__What is required__. As you work through the listing, transcribe every line exactly as it reads.

__Input data__.
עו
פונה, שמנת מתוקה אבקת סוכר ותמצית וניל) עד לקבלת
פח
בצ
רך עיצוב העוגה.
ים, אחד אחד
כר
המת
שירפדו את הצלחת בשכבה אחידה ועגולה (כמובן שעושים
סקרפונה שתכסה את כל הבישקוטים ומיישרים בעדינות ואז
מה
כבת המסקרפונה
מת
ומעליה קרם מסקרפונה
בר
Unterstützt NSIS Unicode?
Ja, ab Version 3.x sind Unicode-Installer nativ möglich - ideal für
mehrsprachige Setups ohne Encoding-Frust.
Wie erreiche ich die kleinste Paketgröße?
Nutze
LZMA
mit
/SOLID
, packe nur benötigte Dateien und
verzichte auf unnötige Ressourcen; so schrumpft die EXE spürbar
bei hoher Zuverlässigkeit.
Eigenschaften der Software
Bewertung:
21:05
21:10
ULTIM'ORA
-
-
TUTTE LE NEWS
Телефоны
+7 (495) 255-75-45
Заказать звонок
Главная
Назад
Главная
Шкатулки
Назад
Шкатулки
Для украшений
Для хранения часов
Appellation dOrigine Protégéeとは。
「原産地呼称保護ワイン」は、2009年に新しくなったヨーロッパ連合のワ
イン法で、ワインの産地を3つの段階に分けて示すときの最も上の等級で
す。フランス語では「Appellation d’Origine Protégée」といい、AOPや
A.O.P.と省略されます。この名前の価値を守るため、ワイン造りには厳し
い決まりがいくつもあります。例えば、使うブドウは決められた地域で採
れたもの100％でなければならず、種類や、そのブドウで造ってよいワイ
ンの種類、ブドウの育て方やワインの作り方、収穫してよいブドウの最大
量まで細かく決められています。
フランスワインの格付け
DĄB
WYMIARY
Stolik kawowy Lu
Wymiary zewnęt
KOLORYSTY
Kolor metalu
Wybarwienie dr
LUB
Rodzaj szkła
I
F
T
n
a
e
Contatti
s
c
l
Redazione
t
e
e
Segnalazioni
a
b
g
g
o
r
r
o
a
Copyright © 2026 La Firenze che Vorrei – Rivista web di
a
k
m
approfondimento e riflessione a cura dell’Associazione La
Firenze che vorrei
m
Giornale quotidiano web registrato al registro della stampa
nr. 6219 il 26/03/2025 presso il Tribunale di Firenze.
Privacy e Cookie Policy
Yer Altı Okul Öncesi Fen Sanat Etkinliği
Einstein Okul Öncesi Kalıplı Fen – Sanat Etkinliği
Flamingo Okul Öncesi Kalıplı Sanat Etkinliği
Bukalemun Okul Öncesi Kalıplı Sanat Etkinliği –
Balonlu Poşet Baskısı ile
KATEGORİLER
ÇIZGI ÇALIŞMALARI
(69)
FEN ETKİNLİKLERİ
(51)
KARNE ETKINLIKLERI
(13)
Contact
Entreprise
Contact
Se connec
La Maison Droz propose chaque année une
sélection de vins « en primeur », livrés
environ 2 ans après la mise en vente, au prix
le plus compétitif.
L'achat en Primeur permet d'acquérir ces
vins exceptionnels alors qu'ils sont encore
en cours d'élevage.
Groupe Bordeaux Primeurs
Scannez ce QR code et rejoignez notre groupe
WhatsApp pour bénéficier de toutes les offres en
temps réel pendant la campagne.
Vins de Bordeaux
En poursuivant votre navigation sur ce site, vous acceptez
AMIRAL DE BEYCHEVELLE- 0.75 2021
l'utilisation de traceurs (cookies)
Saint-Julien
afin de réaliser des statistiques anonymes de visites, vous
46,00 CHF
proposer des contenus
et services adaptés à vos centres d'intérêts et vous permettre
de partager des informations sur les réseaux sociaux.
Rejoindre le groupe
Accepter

__Exercise answer__.
עו
פונה, שמנת מתוקה אבקת סוכר ותמצית וניל) עד לקבלת
פח
בצ
רך עיצוב העוגה.
ים, אחד אחד
כר
המת
שירפדו את הצלחת בשכבה אחידה ועגולה (כמובן שעושים
סקרפונה שתכסה את כל הבישקוטים ומיישרים בעדינות ואז
מה
כבת המסקרפונה
מת
ומעליה קרם מסקרפונה
בר
Unterstützt NSIS Unicode?
Ja, ab Version 3.x sind Unicode-Installer nativ möglich - ideal für
mehrsprachige Setups ohne Encoding-Frust.
Wie erreiche ich die kleinste Paketgröße?
Nutze
LZMA
mit
/SOLID
, packe nur benötigte Dateien und
verzichte auf unnötige Ressourcen; so schrumpft die EXE spürbar
bei hoher Zuverlässigkeit.
Eigenschaften der Software
Bewertung:
21:05
21:10
ULTIM'ORA
-
-
TUTTE LE NEWS
Телефоны
+7 (495) 255-75-45
Заказать звонок
Главная
Назад
Главная
Шкатулки
Назад
Шкатулки
Для украшений
Для хранения часов
Appellation dOrigine Protégéeとは。
「原産地呼称保護ワイン」は、2009年に新しくなったヨーロッパ連合のワ
イン法で、ワインの産地を3つの段階に分けて示すときの最も上の等級で
す。フランス語では「Appellation d’Origine Protégée」といい、AOPや
A.O.P.と省略されます。この名前の価値を守るため、ワイン造りには厳し
い決まりがいくつもあります。例えば、使うブドウは決められた地域で採
れたもの100％でなければならず、種類や、そのブドウで造ってよいワイ
ンの種類、ブドウの育て方やワインの作り方、収穫してよいブドウの最大
量まで細かく決められています。
フランスワインの格付け
DĄB
WYMIARY
Stolik kawowy Lu
Wymiary zewnęt
KOLORYSTY
Kolor metalu
Wybarwienie dr
LUB
Rodzaj szkła
I
F
T
n
a
e
Contatti
s
c
l
Redazione
t
e
e
Segnalazioni
a
b
g
g
o
r
r
o
a
Copyright © 2026 La Firenze che Vorrei – Rivista web di
a
k
m
approfondimento e riflessione a cura dell’Associazione La
Firenze che vorrei
m
Giornale quotidiano web registrato al registro della stampa
nr. 6219 il 26/03/2025 presso il Tribunale di Firenze.
Privacy e Cookie Policy
Yer Altı Okul Öncesi Fen Sanat Etkinliği
Einstein Okul Öncesi Kalıplı Fen – Sanat Etkinliği
Flamingo Okul Öncesi Kalıplı Sanat Etkinliği
Bukalemun Okul Öncesi Kalıplı Sanat Etkinliği –
Balonlu Poşet Baskısı ile
KATEGORİLER
ÇIZGI ÇALIŞMALARI
(69)
FEN ETKİNLİKLERİ
(51)
KARNE ETKINLIKLERI
(13)
Contact
Entreprise
Contact
Se connec
La Maison Droz propose chaque année une
sélection de vins « en primeur », livrés
environ 2 ans après la mise en vente, au prix
le plus compétitif.
L'achat en Primeur permet d'acquérir ces
vins exceptionnels alors qu'ils sont encore
en cours d'élevage.
Groupe Bordeaux Primeurs
Scannez ce QR code et rejoignez notre groupe
WhatsApp pour bénéficier de toutes les offres en
temps réel pendant la campagne.
Vins de Bordeaux
En poursuivant votre navigation sur ce site, vous acceptez
AMIRAL DE BEYCHEVELLE- 0.75 2021
l'utilisation de traceurs (cookies)
Saint-Julien
afin de réaliser des statistiques anonymes de visites, vous
46,00 CHF
proposer des contenus
et services adaptés à vos centres d'intérêts et vous permettre
de partager des informations sur les réseaux sociaux.
Rejoindre le groupe
Accepter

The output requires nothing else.